So, was Frost right? Do good fences make good–or at least, improved–neighbors? We may get a chance to find out.
Here’s a very interesting perspective from today’s NY Times, on the effect of a possible US/Mexico fence on Mexican policy itself:
“To build, or not to build, a border of walls? The debate in the United States has started some Mexicans thinking it is not such a bad idea….
The old blame game — in which Mexico attributed illegal migration to the voracious American demand for labor and accused lawmakers of xenophobia — has given way to a far more soul-searching discussion, at least in quarters where policies are made and influenced, about how little Mexico has done to try to keep its people home.
For too long, Mexico has boasted about immigrants leaving, calling them national heroes, instead of describing them as actors in a national tragedy,” said Jorge Santibáñez, president of the College of the Northern Border. “And it has boasted about the growth in remittances” — the money immigrants send home — “as an indicator of success, when it is really an indicator of failure.”
Indeed, Mr. Fox — who five years ago challenged the United States to follow Europe’s example and open the borders and then barely protested when President Bush announced plans to deploy troops — personifies Mexico’s evolving, often contradictory attitudes on illegal immigration.

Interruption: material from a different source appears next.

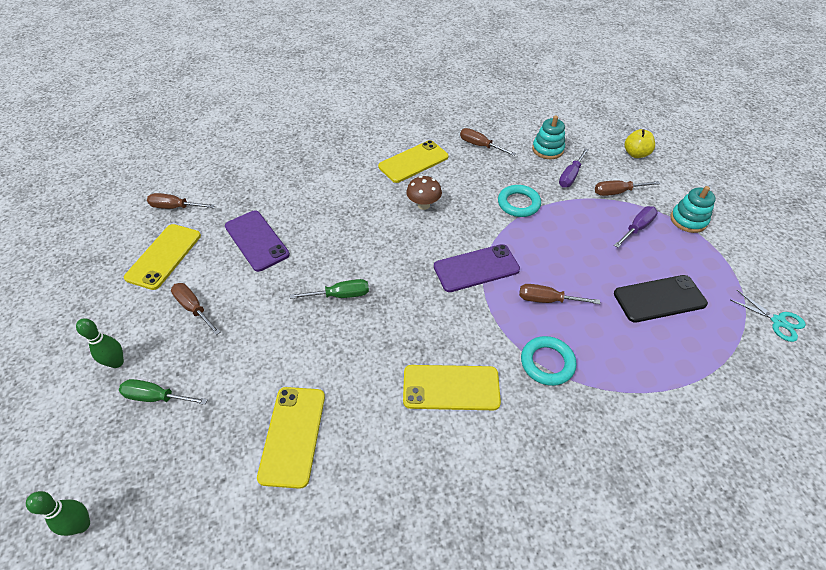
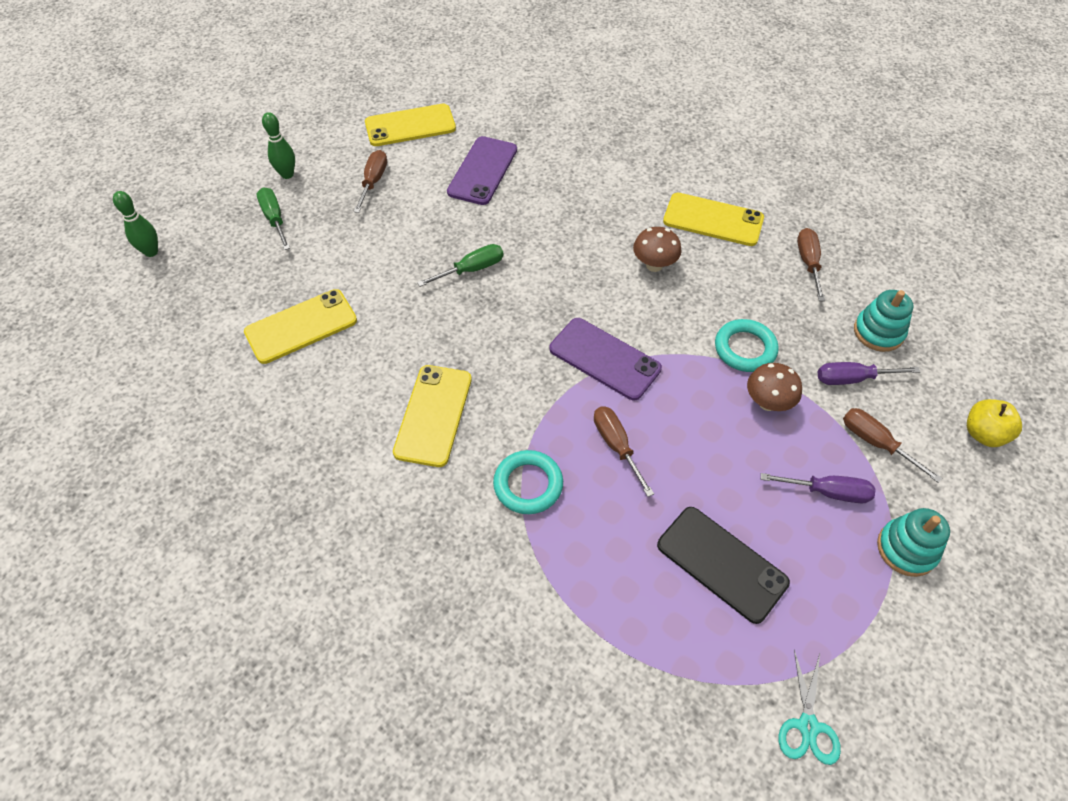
camera: 55 degrees right, 5 degrees up
brown screwdriver [147,193,215,209] -> none
green screwdriver [290,279,369,299] -> green screwdriver turned 75 degrees counterclockwise [417,244,504,287]
yellow phone [403,365,501,410] -> yellow phone turned 45 degrees clockwise [393,365,472,467]
none -> brown mushroom [747,363,802,411]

Gabriel Guerra, a political analyst, said the presidential election in July and the negotiations over immigration reform in Washington have put Mr. Fox on unsteady political terrain…
Analysts said it was unlikely that Mr. Fox would ever speak publicly in favor of a wall. But in recent communications to Washington, his government, as well as leaders of all Mexican political parties, have hinted about building walls of their own.
Last March, in a document published in three of America’s largest daily newspapers, including The New York Times, the Mexican government, along with leaders of the political establishment and business community, explained its position on immigration reform.
In that document, the Fox government said that if the United States committed itself to establishing legal channels for the flow of immigrant workers, Mexico would take new steps to keep its people from leaving illegally.
So perhaps this sort of deal was an intended consequence of the proposal to build a wall. At any rate, it’s an interesting one. Of course, it’s not really about the wall itself so much as it’s about the combination of the wall and the amnesty proposal.
But since the wall is such a good metaphor, I’ll let Frost have the last word:
Something there is that doesn’t love a wall,
That sends the frozen-ground-swell under it,
And spills the upper boulders in the sun,
And makes gaps even two can pass abreast.
The work of hunters is another thing:
I have come after them and made repair
Where they have left not one stone on a stone,
But they would have the rabbit out of hiding,
To please the yelping dogs. The gaps I mean,
No one has seen them made or heard them made,
But at spring mending-time we find them there.
I let my neighbor know beyond the hill;
And on a day we meet to walk the line
And set the wall between us once again.
We keep the wall between us as we go.
To each the boulders that have fallen to each.
And some are loaves and some so nearly balls
We have to use a spell to make them balance:
‘Stay where you are until our backs are turned!’
We wear our fingers rough with handling them.
Oh, just another kind of out-door game,
One on a side. It comes to little more:
There where it is we do not need the wall:
He is all pine and I am apple orchard.
My apple trees will never get across
And eat the cones under his pines, I tell him.
He only says, ‘Good fences make good neighbors’.
Spring is the mischief in me, and I wonder
If I could put a notion in his head:
‘Why do they make good neighbors? Isn’t it
Where there are cows?
But here there are no cows.
Before I built a wall I’d ask to know
What I was walling in or walling out,
And to whom I was like to give offence.
Something there is that doesn’t love a wall,
That wants it down.’ I could say ‘Elves’ to him,
But it’s not elves exactly, and I’d rather
He said it for himself. I see him there
Bringing a stone grasped firmly by the top
In each hand, like an old-stone savage armed.
He moves in darkness as it seems to me~
Not of woods only and the shade of trees.
He will not go behind his father’s saying,
And he likes having thought of it so well
He says again, “Good fences make good neighbors.”